1.Find the size of the error

2.Suggest a better way to achieve higher precision and find the absolute error

How should I approach it?

Answer 1

1. As per Taylor $$x-\sqrt[3]{x^3-1}=\frac1{3·x^2}+\frac1{9·x^5}+\frac{5}{81·x^8}+O(x^{-11})$$ the difference has 3 zeros after the decimal point. Both terms in the difference have 2 digits before the decimal point and are thus rounded to 6 digits after, the difference can only have a maximum of 3 correct digits. This can result in a relative error of $10^{-2}$, which translates into an absolute error of that magnitude in the logarithm.

   Or seen in another way, the rounding error of the root term is of size $35·10^{-8}$. In the difference, this error remains but is now relative to a base value of about $\frac1{3·35^2}\sim\frac1{3000}$, which translates in the logarithm to an absolute error of the same magnitude of about $3·35^3·10^{-8}\simeq 0.0013$.

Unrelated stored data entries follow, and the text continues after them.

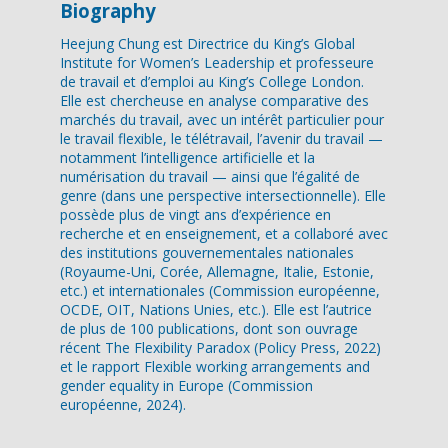
Biography
Heejung Chung est Directrice du King’s Global
Institute for Women’s Leadership et professeure
de travail et d’emploi au King’s College London.
Elle est chercheuse en analyse comparative des
marchés du travail, avec un intérêt particulier pour
le travail flexible, le télétravail, l’avenir du travail —
notamment l’intelligence artificielle et la
numérisation du travail — ainsi que l’égalité de
genre (dans une perspective intersectionnelle). Elle
possède plus de vingt ans d’expérience en
recherche et en enseignement, et a collaboré avec
des institutions gouvernementales nationales
(Royaume-Uni, Corée, Allemagne, Italie, Estonie,
etc.) et internationales (Commission européenne,
OCDE, OIT, Nations Unies, etc.). Elle est l’autrice
de plus de 100 publications, dont son ouvrage
récent The Flexibility Paradox (Policy Press, 2022)
et le rapport Flexible working arrangements and
gender equality in Europe (Commission
européenne, 2024).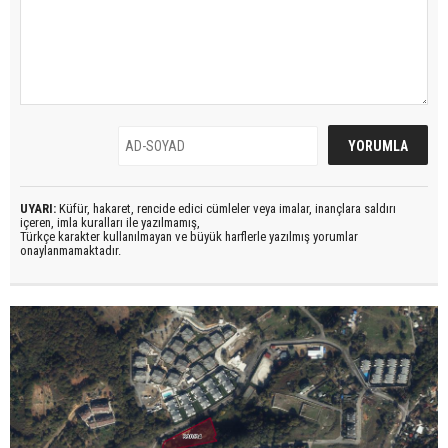
UYARI:
Küfür, hakaret, rencide edici cümleler veya imalar, inançlara saldırı
içeren, imla kuralları ile yazılmamış,
Türkçe karakter kullanılmayan ve büyük harflerle yazılmış yorumlar
onaylanmamaktadır.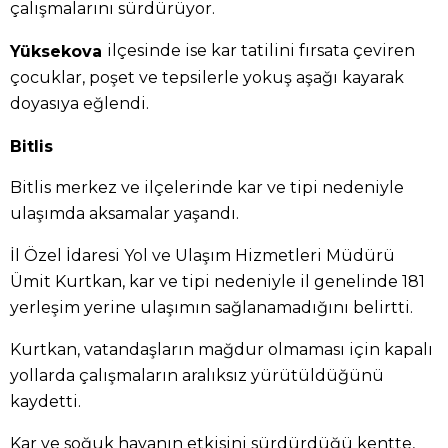
çalışmalarını sürdürüyor.
ilçesinde ise kar tatilini fırsata çeviren
Yüksekova
çocuklar, poşet ve tepsilerle yokuş aşağı kayarak
doyasıya eğlendi.
Bitlis
Bitlis merkez ve ilçelerinde kar ve tipi nedeniyle
ulaşımda aksamalar yaşandı.
İl Özel İdaresi Yol ve Ulaşım Hizmetleri Müdürü
Ümit Kurtkan, kar ve tipi nedeniyle il genelinde 181
yerleşim yerine ulaşımın sağlanamadığını belirtti.
Kurtkan, vatandaşların mağdur olmaması için kapalı
yollarda çalışmaların aralıksız yürütüldüğünü
kaydetti.
Kar ve soğuk havanın etkisini sürdürdüğü kentte,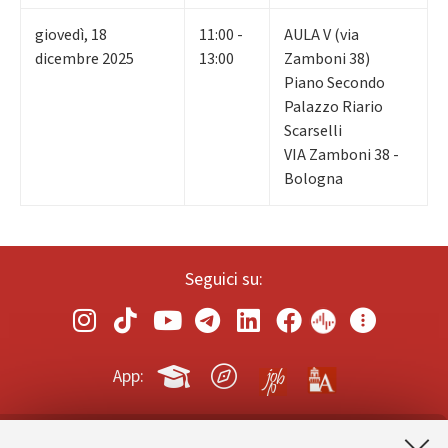
giovedì
,
18
11:00 -
AULA V (via
dicembre 2025
13:00
Zamboni 38)
Piano Secondo
Palazzo Riario
Scarselli
VIA Zamboni 38 -
Bologna
Seguici su:
App: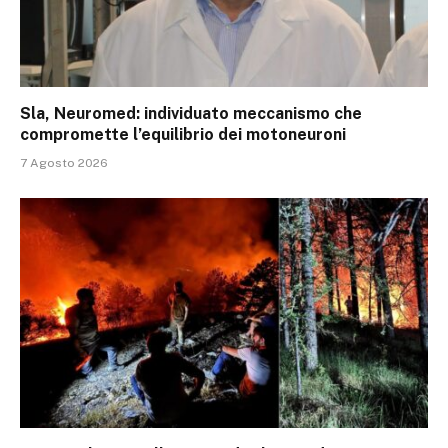
Sla, Neuromed: individuato meccanismo che
compromette l’equilibrio dei motoneuroni
7 Agosto 2026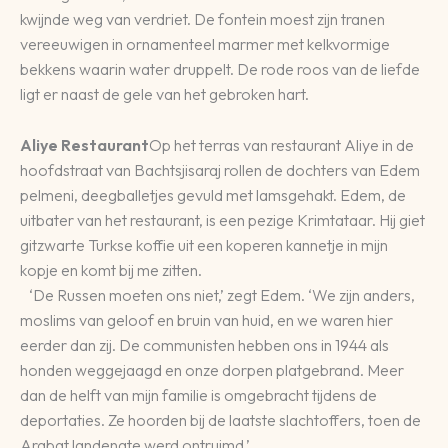
kwijnde weg van verdriet. De fontein moest zijn tranen
vereeuwigen in ornamenteel marmer met kelkvormige
bekkens waarin water druppelt. De rode roos van de liefde
ligt er naast de gele van het gebroken hart.
Aliye Restaurant
Op het terras van restaurant Aliye in de
hoofdstraat van Bachtsjisaraj rollen de dochters van Edem
pelmeni, deegballetjes gevuld met lamsgehakt. Edem, de
uitbater van het restaurant, is een pezige Krimtataar. Hij giet
gitzwarte Turkse koffie uit een koperen kannetje in mijn
kopje en komt bij me zitten.
‘De Russen moeten ons niet,’ zegt Edem. ‘We zijn anders,
moslims van geloof en bruin van huid, en we waren hier
eerder dan zij. De communisten hebben ons in 1944 als
honden weggejaagd en onze dorpen platgebrand. Meer
dan de helft van mijn familie is omgebracht tijdens de
deportaties. Ze hoorden bij de laatste slachtoffers, toen de
Arabat landengte werd ontruimd.’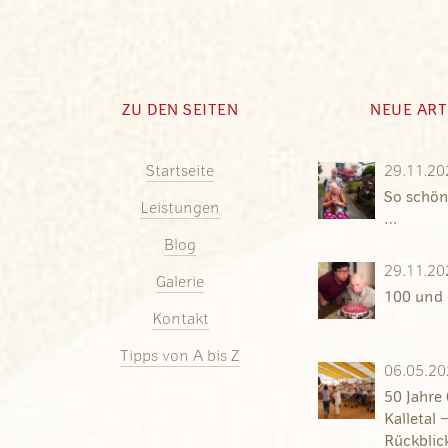
ZU DEN SEITEN
NEUE ART
Startseite
29.11.20
So schön
Leistungen
…
Blog
29.11.20
Galerie
100 und 
Kontakt
Tipps von A bis Z
06.05.20
50 Jahre
Kalletal 
Rückblic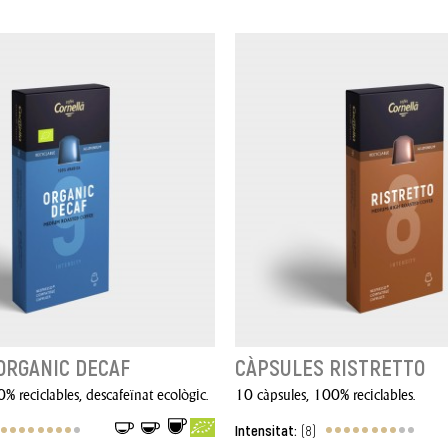
ORGANIC DECAF
CÀPSULES RISTRETTO
% reciclables, descafeïnat ecològic.
10 càpsules, 100% reciclables.
Intensitat:
(8)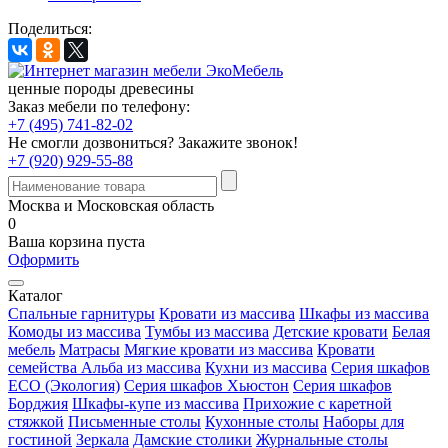
Поделиться:
ценные породы древесины
Заказ мебели по телефону:
+7 (495) 741-82-02
Не смогли дозвониться?
Закажите звонок!
+7 (920) 929-55-88
Москва и Московская область
0
Ваша корзина пуста
Оформить
Каталог
Спальные гарнитуры
Кровати из массива
Шкафы из массива
Комоды из массива
Тумбы из массива
Детские кровати
Белая
мебель
Матрасы
Мягкие кровати из массива
Кровати
семейства Альба из массива
Кухни из массива
Серия шкафов
ECO (Экология)
Серия шкафов Хьюстон
Серия шкафов
Борджия
Шкафы-купе из массива
Прихожие с каретной
стяжкой
Письменные столы
Кухонные столы
Наборы для
гостиной
Зеркала
Дамские столики
Журнальные столы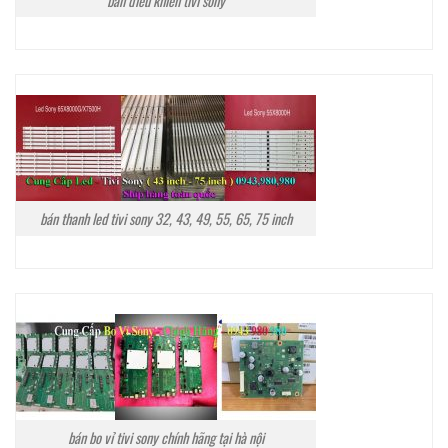
bán điều khiển tivi sony
bán thanh led tivi sony 32, 43, 49, 55, 65, 75 inch
bán bo vỉ tivi sony chính hãng tại hà nội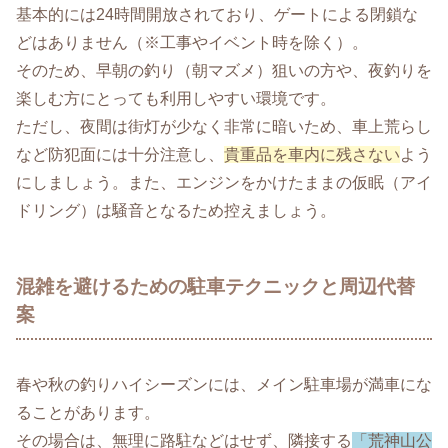
基本的には24時間開放されており、ゲートによる閉鎖な
どはありません（※工事やイベント時を除く）。
そのため、早朝の釣り（朝マズメ）狙いの方や、夜釣りを
楽しむ方にとっても利用しやすい環境です。
ただし、夜間は街灯が少なく非常に暗いため、車上荒らし
など防犯面には十分注意し、
貴重品を車内に残さない
よう
にしましょう。また、エンジンをかけたままの仮眠（アイ
ドリング）は騒音となるため控えましょう。
混雑を避けるための駐車テクニックと周辺代替
案
春や秋の釣りハイシーズンには、メイン駐車場が満車にな
ることがあります。
その場合は、無理に路駐などはせず、隣接する
「荒神山公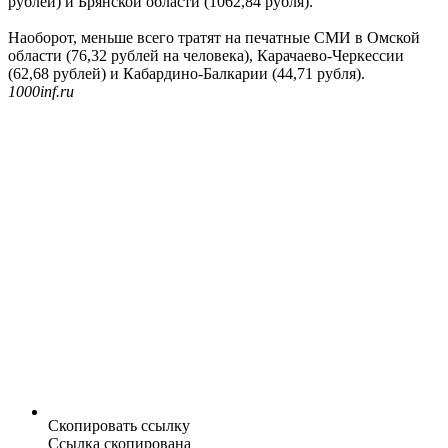
рублей) и Брянской области (1062,84 рубля).
Наоборот, меньше всего тратят на печатные СМИ в Омской
области (76,32 рублей на человека), Карачаево-Черкессии
(62,68 рублей) и Кабардино-Балкарии (44,71 рубля).
1000inf.ru
Скопировать ссылку
Ссылка скопирована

   Even that is still rather pessimistic in view of the actual difference of the direct evaluation log(2.7200000e-04)=-8.2097085 to the more accurate value log(2.7211096e-04)=-8.2093006.

2. You can use the binomial identity $$ A-B=\frac{A^3-B^3}{A^2+AB+B^2} $$ using $A=x$ and $B=\sqrt[3]{x^3-1}$.

   You can also continue to use the Taylor expansion to get $$ \ln(x-\sqrt[3]{x^3-1}) =\ln(3·x^2)+\ln\left(1+\frac1{3·x^3}+O(x^{-6})\right) \\=\ln(3·x^2)+\frac1{3·x^3}+O(x^{-6}) $$